3. In September, Student Government President Payton Head said on Facebook that people in a truck drove by him and shouted racial slurs at him.
4. In October, the Legion of Black Collegians was disrupted by a drunk white student while preparing for homecoming. The student reportedly used a racial slur at the time. Disciplinary procedures are pending for the student.
5. Jewish students complained that Wolfe did not do enough after a swastika drawn in feces was found on a campus dormitory bathroom wall.
6. Concerned Student 1950, an activist group, issued a list of demands. It called for Wolfe to acknowledge his "white male privilege," among other things.

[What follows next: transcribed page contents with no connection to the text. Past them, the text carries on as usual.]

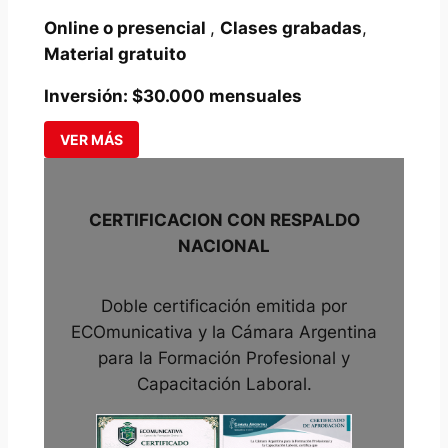
Online o presencial
,
Clases grabadas
,
Material gratuito
Inversión: $30.000 mensuales
VER MÁS
CERTIFICACION CON RESPALDO
NACIONAL
Doble certificación emitida por
ECOmunicativa y la Cámara Argentina
para la Formación Profesional y
Capacitación Laboral.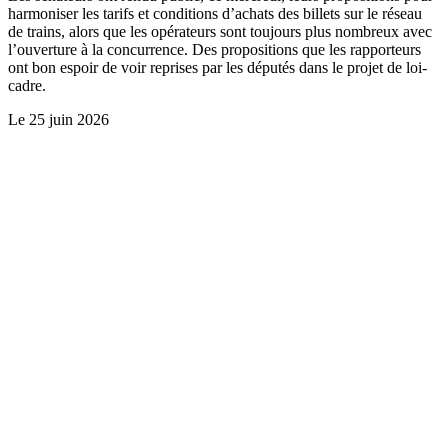
harmoniser les tarifs et conditions d’achats des billets sur le réseau
de trains, alors que les opérateurs sont toujours plus nombreux avec
l’ouverture à la concurrence. Des propositions que les rapporteurs
ont bon espoir de voir reprises par les députés dans le projet de loi-
cadre.
Le
25 juin 2026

It also set up an occupying encampment on university grounds.
7. As part of its demands, the group wrote, "We have asked the University to create spaces of healing and it failed to do so." Most interpreted this language as referring to so-called "safe spaces."
8. The group also claims that "students were left stranded, forced to face an increase in tension, and inequality with no systemic support," during the Ferguson protests.
9. Last week, graduate student Jonathan Butler, a veteran of the Ferguson protests that led to rioting, launched a hunger strike. He said he wouldn't eat until Wolfe resigned.
10. In support of Butler's hunger strike, the university football team threatened to boycott its upcoming game against BYU. The game was worth more than $1 million, and some said it was this threat that finally forced Wolfe to resign.
11. Shortly after Wolfe resigned, Chancellor R. Bowen Loftin announced he would also resign his post, but stay with the university in another role.
12. Democratic Gov. Jay Nixon celebrated Wolfe's resignation, saying it was a necessary step toward "healing and reconciliation."
13. Melissa Click, an assistant professor of mass media at the university, allegedly blocked and grabbed the camera of student photographer Tim Tai, 20, so he would not document Monday's public ouster celebrations — his right under the First Amendment.
14. Other students and faculty also trying to block reporters by linking arms chanted, "Hey hey! Ho ho! Reporters have got to go!"
15. In recent years, the university publicly celebrated the coming out of gay, black football player Michael Sam, leading some critics to wonder how racially fraught or intolerant the campus could have been.